La Spezia – Santa Margherita   45 minute drive

Santa Margherita – Portofino   15 minute boat ride


The train station in La Spezia is about 10 minutes away in taxi. The trains are usually good in Italy. The train station in Florence is very conveniently located, and the city is small enough to walk around the main sites. The same applies to Pisa.

La Spezia – Florence is approx. 2 hour and 15 minutes train journey costing €9.30 each way, changing trains once.

La Spezia – Pisa is approx. 1 hr. and 20 minutes train journey costing €1.90 each way.

Florence – Pisa is approx. 1 hours 15 minutes train journey costing €5.20 each way, or the fast train which takes 50 minutes and costs €12.00 each way.

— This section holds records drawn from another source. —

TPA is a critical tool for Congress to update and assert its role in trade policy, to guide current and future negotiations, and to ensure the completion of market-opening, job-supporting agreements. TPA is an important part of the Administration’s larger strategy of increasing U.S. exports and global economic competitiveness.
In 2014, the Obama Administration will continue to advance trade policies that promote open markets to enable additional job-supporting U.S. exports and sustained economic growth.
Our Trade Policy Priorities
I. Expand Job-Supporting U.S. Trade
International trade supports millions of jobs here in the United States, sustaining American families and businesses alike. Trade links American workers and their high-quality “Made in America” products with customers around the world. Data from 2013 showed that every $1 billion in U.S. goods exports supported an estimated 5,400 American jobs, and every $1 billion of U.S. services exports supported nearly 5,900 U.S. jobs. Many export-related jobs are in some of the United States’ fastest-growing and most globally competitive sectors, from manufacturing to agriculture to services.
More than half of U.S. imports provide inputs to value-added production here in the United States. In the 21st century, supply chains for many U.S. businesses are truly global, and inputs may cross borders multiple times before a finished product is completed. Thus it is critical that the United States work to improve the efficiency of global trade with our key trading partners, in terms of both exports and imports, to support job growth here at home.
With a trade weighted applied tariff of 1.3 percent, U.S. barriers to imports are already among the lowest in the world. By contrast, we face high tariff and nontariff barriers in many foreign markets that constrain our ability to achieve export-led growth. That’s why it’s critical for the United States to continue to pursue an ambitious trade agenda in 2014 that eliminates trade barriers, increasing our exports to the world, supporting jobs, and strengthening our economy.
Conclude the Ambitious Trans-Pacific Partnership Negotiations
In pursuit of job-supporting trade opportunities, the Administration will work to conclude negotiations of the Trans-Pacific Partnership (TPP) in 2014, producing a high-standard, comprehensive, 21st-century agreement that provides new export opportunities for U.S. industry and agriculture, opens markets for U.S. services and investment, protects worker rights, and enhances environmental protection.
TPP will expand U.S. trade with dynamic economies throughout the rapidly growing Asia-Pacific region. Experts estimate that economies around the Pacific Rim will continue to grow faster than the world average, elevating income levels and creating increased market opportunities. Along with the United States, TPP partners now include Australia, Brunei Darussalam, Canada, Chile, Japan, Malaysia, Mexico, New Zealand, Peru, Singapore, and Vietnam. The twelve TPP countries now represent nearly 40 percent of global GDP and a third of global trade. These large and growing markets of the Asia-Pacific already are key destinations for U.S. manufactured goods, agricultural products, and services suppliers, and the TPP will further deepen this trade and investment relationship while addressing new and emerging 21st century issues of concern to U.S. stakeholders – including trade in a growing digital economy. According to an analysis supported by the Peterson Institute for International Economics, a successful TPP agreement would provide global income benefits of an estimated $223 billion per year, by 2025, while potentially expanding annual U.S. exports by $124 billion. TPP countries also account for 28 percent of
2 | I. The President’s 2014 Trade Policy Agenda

La Spezia – Genoa is approx. 1 hr. and 30 minutes train journey costing €9.00 each way.

La Spezia – Santa Margherita is approx. 1 – 1.5 hrs. depending on the train and costs between €4.40 – €7.50 each way.


The Ponte Vecchio

Ponte Vecchio Built in 1345, The Ponte Vecchio (which translates to the old bridge), was first bridge that crossed the Arno River. It is also famous for being one of the only bridges in Florence to survive World War II bombings. The Ponte Vecchio holds many goldsmiths and jewellery shops. There are fantastic views of the river from the bridge and some great places along the banks to take photos of it.

Piazza del Duomo One of Florence’s most visited sites is the Duomo, or Cathedral, The Cattedrale de Santa Maria Fiore. The duomo is huge and in Gothic style. Work began on it in 1296, and can hold a staggering 20,000 people! But it’s really most beautiful from the outside, made of different coloured marbles, green, pink, and white. It also have large elaborate doors and some beautiful statues. If you’re feeling energetic, you can buy tickets to climb the 463 steps to the top and be rewarded with great views.

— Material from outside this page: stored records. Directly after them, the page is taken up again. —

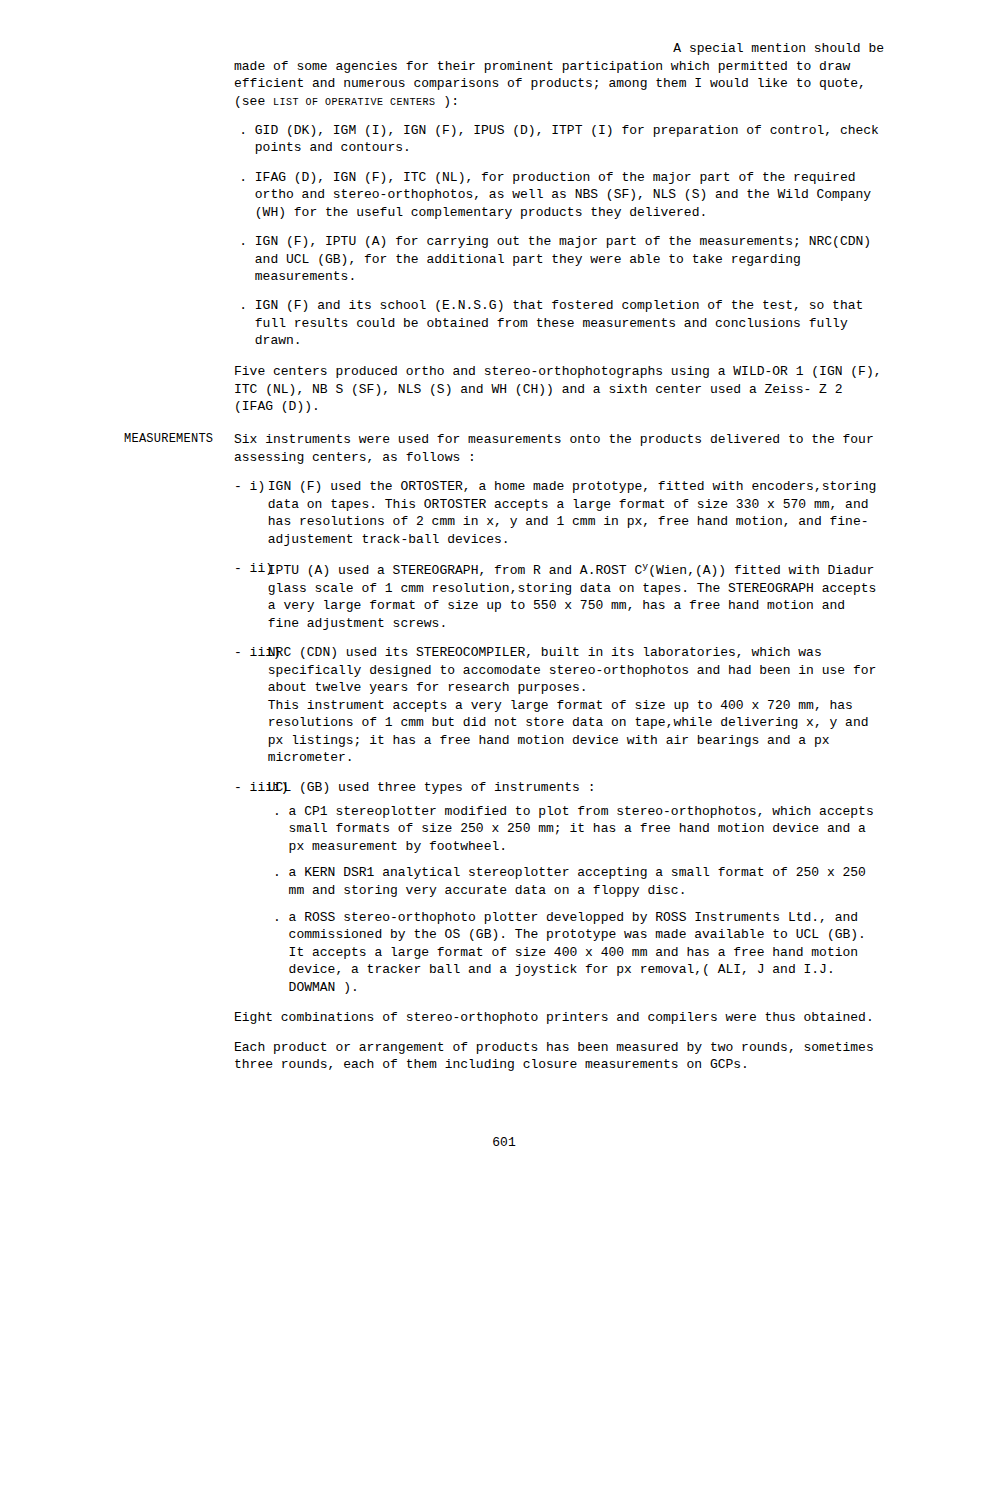A special mention should be
made of some agencies for their prominent participation which permitted to draw efficient and numerous comparisons of products; among them I would like to quote,(see LIST OF OPERATIVE CENTERS ):
GID (DK), IGM (I), IGN (F), IPUS (D), ITPT (I) for preparation of control, check points and contours.
IFAG (D), IGN (F), ITC (NL), for production of the major part of the required ortho and stereo-orthophotos, as well as NBS (SF), NLS (S) and the Wild Company (WH) for the useful complementary products they delivered.
IGN (F), IPTU (A) for carrying out the major part of the measurements; NRC(CDN) and UCL (GB), for the additional part they were able to take regarding measurements.
IGN (F) and its school (E.N.S.G) that fostered completion of the test, so that full results could be obtained from these measurements and conclusions fully drawn.
Five centers produced ortho and stereo-orthophotographs using a WILD-OR 1 (IGN (F), ITC (NL), NB S (SF), NLS (S) and WH (CH)) and a sixth center used a Zeiss- Z 2 (IFAG (D)).
MEASUREMENTS
Six instruments were used for measurements onto the products delivered to the four assessing centers, as follows :
- i) IGN (F) used the ORTOSTER, a home made prototype, fitted with encoders,storing data on tapes. This ORTOSTER accepts a large format of size 330 x 570 mm, and has resolutions of 2 cmm in x, y and 1 cmm in px, free hand motion, and fine-adjustement track-ball devices.
- ii) IPTU (A) used a STEREOGRAPH, from R and A.ROST Cy(Wien,(A)) fitted with Diadur glass scale of 1 cmm resolution,storing data on tapes. The STEREOGRAPH accepts a very large format of size up to 550 x 750 mm, has a free hand motion and fine adjustment screws.
- iii) NRC (CDN) used its STEREOCOMPILER, built in its laboratories, which was specifically designed to accomodate stereo-orthophotos and had been in use for about twelve years for research purposes.
This instrument accepts a very large format of size up to 400 x 720 mm, has resolutions of 1 cmm but did not store data on tape,while delivering x, y and px listings; it has a free hand motion device with air bearings and a px micrometer.
- iiii) UCL (GB) used three types of instruments :
a CP1 stereoplotter modified to plot from stereo-orthophotos, which accepts small formats of size 250 x 250 mm; it has a free hand motion device and a px measurement by footwheel.
a KERN DSR1 analytical stereoplotter accepting a small format of 250 x 250 mm and storing very accurate data on a floppy disc.
a ROSS stereo-orthophoto plotter developped by ROSS Instruments Ltd., and commissioned by the OS (GB). The prototype was made available to UCL (GB). It accepts a large format of size 400 x 400 mm and has a free hand motion device, a tracker ball and a joystick for px removal,( ALI, J and I.J. DOWMAN ).
Eight combinations of stereo-orthophoto printers and compilers were thus obtained.
Each product or arrangement of products has been measured by two rounds, sometimes three rounds, each of them including closure measurements on GCPs.
601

The Baptistery Built in the 11th century, this is one of the oldest buildings in Florence. The façade is covered in green and white marble, but one of the most spectacular sets of doors you can view. They are bronze and reproductions of some that are now housed in the Duomo museum. If you decide to visit inside the Baptistery, you will see the pavement inside made of marble depicting the zodiac and some beautiful mosaics, but most visitors to Florence just photograph the outside.

The Bell Tower – Campanile This is located in Piazza del Duomo. You can get tickets to walk the 414 stairs for pretty views of Florence and the surrounding area.

Galleria degli Uffizi This is the busiest museum in Italy, holding a fantastic collection of Renaissance art. It’s best to go on their website and buy tickets in advance to try to dodge some of the long queues. There are masses of paintings, sculptures and tapestries from all times in history since medieval. But most people visit the museum to view Italy’s finest, work by Michelangelo, Raphael, Leonardo de Vinci, Botticelli and Giotto. The museum is closed on Mondays.

Michelangelo's David

Galleria dell’ Academia One of the most famous sculptures in Italy is housed here and is what most people come to see at this museum, Michelangelo’s David. You will also find some other beautiful works here. Queues can be long to get in, but they usually move quite fast. The museum is closed on Mondays.

The Church of Santa Croce Located in the Piazza Santa Croce, this church holds some very important tombs, such as Michelangelo and Dante. The church also has some beautiful satin glass windows.

Piazza Del Signoria This is by far, Florence’s most famous square. It is located right in the centre of the old town centre so it’s very easy to find. It is almost like an outdoor museum, with statues and fountains. Most viewed is the copy of Michelangelo’s David, in the position where the original used to stand.  There are some great little restaurants and cafes in the surrounding streets, so is a great place to have lunch.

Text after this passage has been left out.